TOEM's visual identity is its signature and its most successful gamble. The game uses a monochrome, hand-drawn aesthetic that skews between 2D and 3D in a manner that evokes pop-up books and miniatures. Characters are stylized, environments feel like paper dioramas, and the act of framing a scene visually reads like composing a page layout. That design choice is more than a stylistic wink; it supports the gameplay. The camera-based puzzles rely on silhouettes, shapes, and negative space, and the stripped palette forces the player to pay attention to composition rather than color. On the Switch the art holds up remarkably well. Even with occasional framerate dips, the charm of the hand-drawn world is never lost. The Unity engine does a neat job of layering shadows and subtle depth cues to give tiny environments a sense of physical presence. Diagrams, signage, and environmental details act as micro-narratives; you can walk into a town and immediately read a dozen short stories in the placement of props and NPC attitudes.
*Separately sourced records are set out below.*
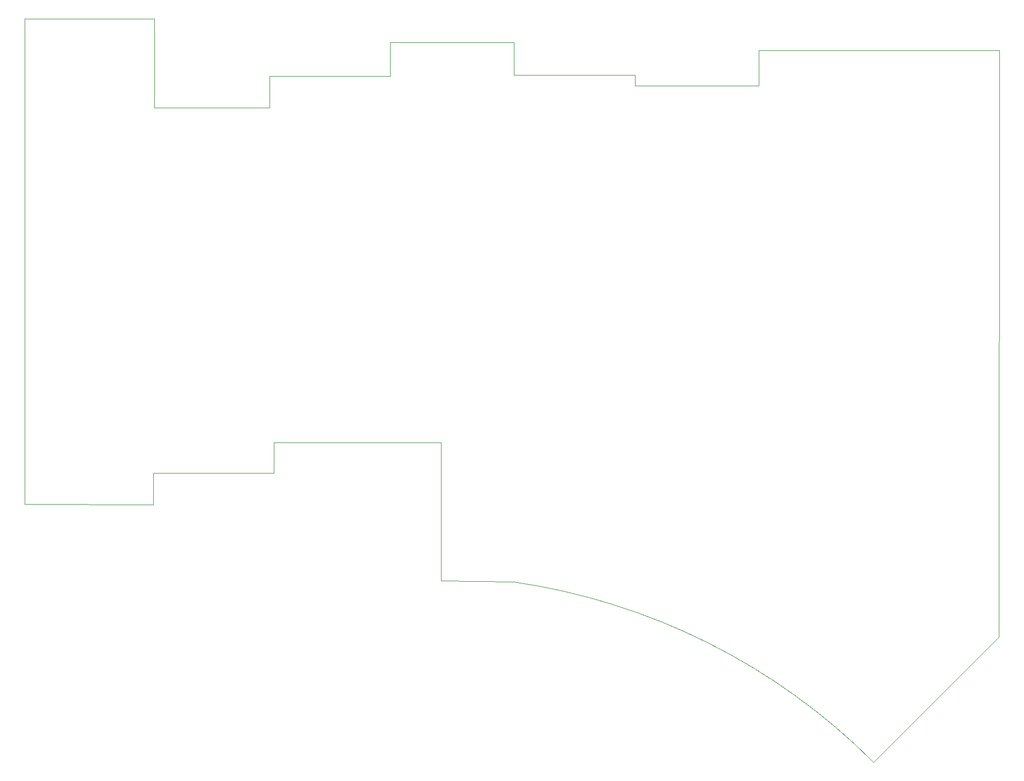
<source format=gm1>
G04 #@! TF.GenerationSoftware,KiCad,Pcbnew,7.0.10-7.0.10~ubuntu23.10.1*
G04 #@! TF.CreationDate,2024-01-07T16:56:53-05:00*
G04 #@! TF.ProjectId,design,64657369-676e-42e6-9b69-6361645f7063,rev?*
G04 #@! TF.SameCoordinates,Original*
G04 #@! TF.FileFunction,Profile,NP*
%FSLAX46Y46*%
G04 Gerber Fmt 4.6, Leading zero omitted, Abs format (unit mm)*
G04 Created by KiCad (PCBNEW 7.0.10-7.0.10~ubuntu23.10.1) date 2024-01-07 16:56:53*
%MOMM*%
%LPD*%
G01*
G04 APERTURE LIST*
G04 #@! TA.AperFunction,Profile*
%ADD10C,0.100000*%
G04 #@! TD*
G04 APERTURE END LIST*
D10*
X173201755Y-157398245D02*
X193000000Y-137600000D01*
X155100000Y-44900000D02*
X193100000Y-44900000D01*
X155100000Y-50500000D02*
X155100000Y-44900000D01*
X135500000Y-50500000D02*
X155100000Y-50500000D01*
X135500000Y-48800000D02*
X135500000Y-50500000D01*
X135500000Y-48800000D02*
X135400000Y-48800000D01*
X116400000Y-48800000D02*
X135400000Y-48800000D01*
X116400000Y-43600000D02*
X116400000Y-48800000D01*
X96800000Y-43600000D02*
X116400000Y-43600000D01*
X96800000Y-49000000D02*
X96800000Y-43600000D01*
X77800000Y-49000000D02*
X96800000Y-49000000D01*
X77800000Y-54000000D02*
X77800000Y-49000000D01*
X59600000Y-54000000D02*
X77800000Y-54000000D01*
X59600000Y-51200000D02*
X59600000Y-54000000D01*
X59600000Y-39900000D02*
X59600000Y-51200000D01*
X39100000Y-39900000D02*
X59600000Y-39900000D01*
X39100000Y-40700000D02*
X39100000Y-39900000D01*
X59400000Y-116700000D02*
X39100000Y-116600000D01*
X59400000Y-111700000D02*
X59400000Y-116700000D01*
X78500000Y-111700000D02*
X59400000Y-111700000D01*
X78500000Y-106900000D02*
X78500000Y-111700000D01*
X104900000Y-106900000D02*
X78500000Y-106900000D01*
X104900000Y-128700000D02*
X104900000Y-106900000D01*
X116341750Y-128932081D02*
X104900000Y-128700000D01*
X173201754Y-157398246D02*
G75*
G03*
X116341750Y-128932083I-71201754J-71201754D01*
G01*
X39100000Y-40700000D02*
X39100000Y-116600000D01*
X193000000Y-137600000D02*
X193100000Y-44900000D01*
M02*

</source>
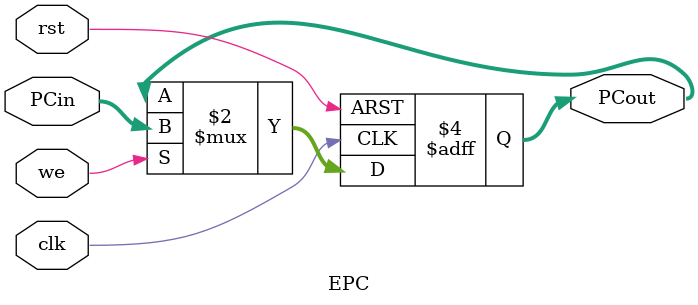
<source format=v>
`timescale 1ns / 1ps
module EPC(
	input clk, rst, we,
	input [31:0] PCin,
	output reg [31:0] PCout
    );

always @ (posedge clk or posedge rst)
begin
	if(rst) PCout <= 0;
	else
	begin
		if(we) PCout <= PCin;
	end
end

endmodule

</source>
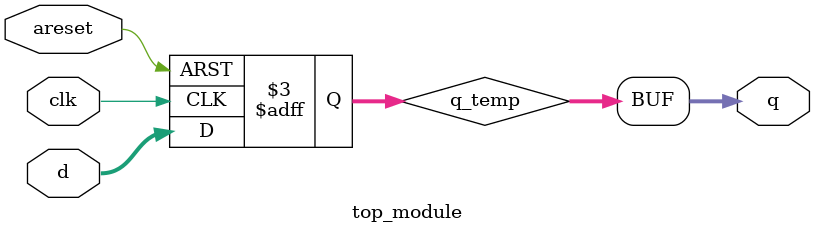
<source format=sv>
module top_module(
    input clk,
    input [7:0] d,
    input areset,
    output reg [7:0] q);

    reg [7:0] q_temp;

    always @(posedge clk or negedge areset) begin
        if (areset == 0)
            q_temp <= 8'b0;
        else
            q_temp <= d;
    end

    assign q = q_temp;

endmodule

</source>
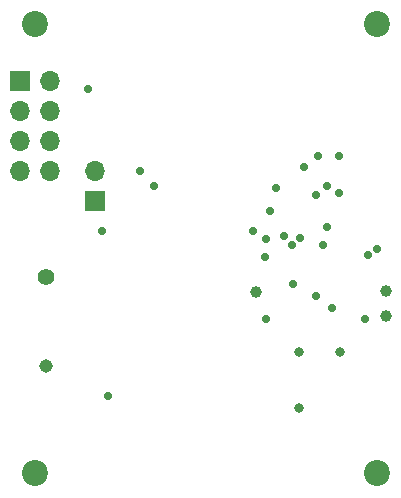
<source format=gbr>
%TF.GenerationSoftware,KiCad,Pcbnew,(5.1.5)-3*%
%TF.CreationDate,2021-04-07T12:53:55+01:00*%
%TF.ProjectId,HT07,48543037-2e6b-4696-9361-645f70636258,rev?*%
%TF.SameCoordinates,Original*%
%TF.FileFunction,Soldermask,Bot*%
%TF.FilePolarity,Negative*%
%FSLAX46Y46*%
G04 Gerber Fmt 4.6, Leading zero omitted, Abs format (unit mm)*
G04 Created by KiCad (PCBNEW (5.1.5)-3) date 2021-04-07 12:53:55*
%MOMM*%
%LPD*%
G04 APERTURE LIST*
%ADD10C,0.800000*%
%ADD11C,2.200000*%
%ADD12C,1.400000*%
%ADD13C,1.140000*%
%ADD14O,1.700000X1.700000*%
%ADD15R,1.700000X1.700000*%
%ADD16C,1.000000*%
%ADD17C,0.700000*%
G04 APERTURE END LIST*
D10*
X121630090Y-95968200D03*
X118163800Y-95968200D03*
X118176500Y-100725000D03*
D11*
X124750188Y-68216393D03*
X95750188Y-68216393D03*
X95750188Y-106216393D03*
X124750188Y-106216393D03*
D12*
X96758000Y-89602000D03*
D13*
X96758000Y-97122000D03*
D14*
X100901500Y-80645000D03*
D15*
X100901500Y-83185000D03*
D14*
X97028000Y-80645000D03*
X94488000Y-80645000D03*
X97028000Y-78105000D03*
X94488000Y-78105000D03*
X97028000Y-75565000D03*
X94488000Y-75565000D03*
X97028000Y-73025000D03*
D15*
X94488000Y-73025000D03*
D16*
X125488700Y-92887800D03*
X125526800Y-90779600D03*
X114503200Y-90855800D03*
D17*
X123952000Y-87757000D03*
X124714000Y-87249000D03*
X102006400Y-99669600D03*
X100266500Y-73723500D03*
X115316000Y-86423500D03*
X121539000Y-82524600D03*
X116200000Y-82100000D03*
X115658900Y-84010500D03*
X115341400Y-93192600D03*
X123698000Y-93167200D03*
X120169940Y-86934040D03*
X115250000Y-87884000D03*
X117551200Y-86888320D03*
X119608600Y-91186000D03*
X118214140Y-86268560D03*
X120954800Y-92227400D03*
X117602000Y-90233500D03*
X116878100Y-86121240D03*
X119710200Y-79375000D03*
X121539000Y-79375000D03*
X101498400Y-85725000D03*
X120523000Y-85344000D03*
X114274600Y-85725000D03*
X105841800Y-81915000D03*
X120523000Y-81915000D03*
X104711500Y-80645000D03*
X118541800Y-80264000D03*
X119557800Y-82626200D03*
M02*

</source>
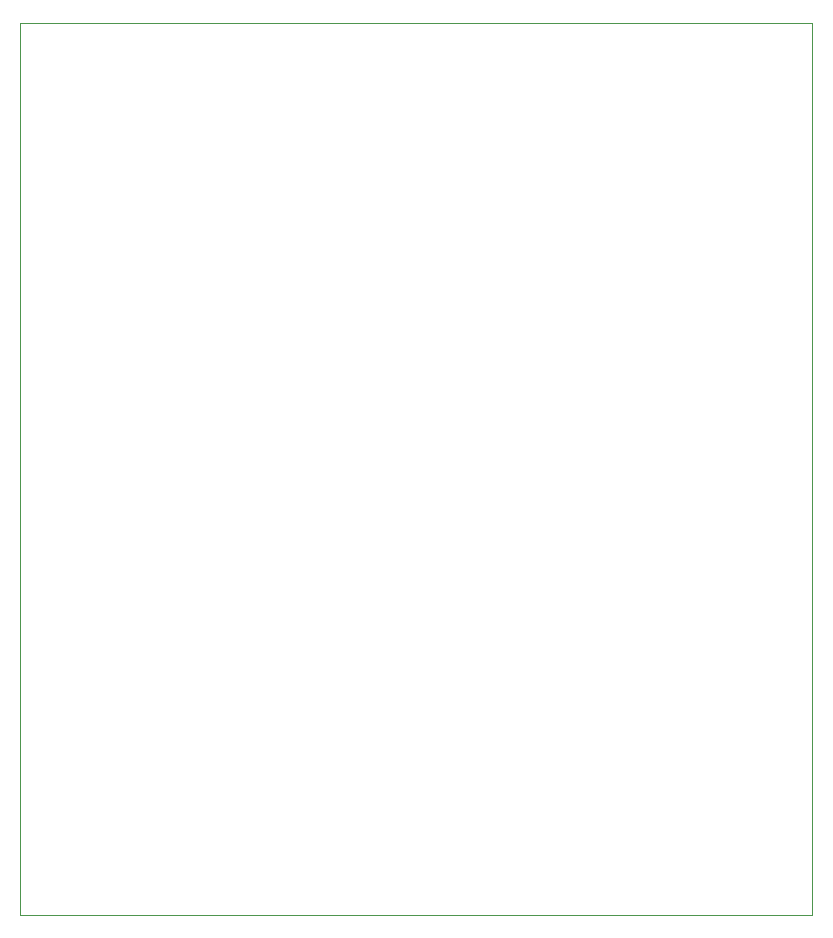
<source format=gbr>
G04 (created by PCBNEW (2013-08-24 BZR 4298)-stable) date Mon 09 Sep 2013 07:29:06 PM PDT*
%MOIN*%
G04 Gerber Fmt 3.4, Leading zero omitted, Abs format*
%FSLAX34Y34*%
G01*
G70*
G90*
G04 APERTURE LIST*
%ADD10C,0.003937*%
%ADD11C,0.003900*%
G04 APERTURE END LIST*
G54D10*
G54D11*
X40118Y-26318D02*
X13720Y-26318D01*
X40118Y-56062D02*
X40118Y-26318D01*
X13720Y-56062D02*
X40118Y-56062D01*
X13720Y-26358D02*
X13720Y-56062D01*
M02*

</source>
It's a brisk lesson in how restraint - a limited color scheme and focused visual language - can communicate more than a saturated palette and a thousand shaders. Audio complements the visuals. The soundtrack - provided by Jamal Green and Launchable Socks - is a soft bed of lo-fi, melancholy, and lighthearted chimes. It is designed for a calm tempo: the kind of music that encourages careful framing and slow exploration. That soundtrack, combined with clean UI and unshowy sound effects, turns TOEM into a portable zen garden. Critics and players praised this aspect, and the game's nomination for excellence in audio at the Independent Games Festival was deserved, even if it didn't take home the prize. Where the graphics falter is not in concept but in execution on the hardware. The Switch build took longer than planned - the team delayed release due to slow Switch development - and while the final port is competent, it sometimes shows its budgetary constraints. Dense scenes can stutter, and the frame drops are the only tangible way modern hardware reminds you this is an indie title, not a first-party blockbuster. Those hitches don't shatter the experience, but they're noticeable to players accustomed to smooth handheld performance.

Conclusion

TOEM is the kind of game a 1990s reviewer would have called a 'quiet gem' in margin notes and tucked away as a recommendation for the discerning reader. It's small, purposeful, and finished with an attention to tone that many larger projects forget. The camera mechanics are clever and consistently rewarding, and the game's world - inspired by pop-up books and built by two students who turned a prototype into an award-winning title - is full of personality. The Switch version is the ideal way to experience TOEM's pace; it invites handheld snapshots on a bus ride or a sleepy night at the kitchen table. Be aware, though: there are occasional framerate issues on Switch and a few puzzles that prefer intuition over clear instruction. If those two things make you twitchy, you might not enjoy every page of this photo album. If you like small, comfortable adventures that encourage curiosity instead of punishing it, TOEM will warm your heart and stay with you in the way a single great photograph does. The game won the BAFTA for Best Debut and earned positive reviews across the board - fair accolades for a title that understands what it wants to be. Scorewise, TOEM earns an 8 out of 10: not perfect, but a standout in its lane. It's proof that a focused concept, a sensitive soundtrack, and a willingness to restrain can make an indie game feel like a carefully curated magazine spread - neat, memorable, and worth shelving in a special place. For players who can appreciate a slow-developing smile over a glazing, bombastic finale, TOEM is a picture-perfect little adventure.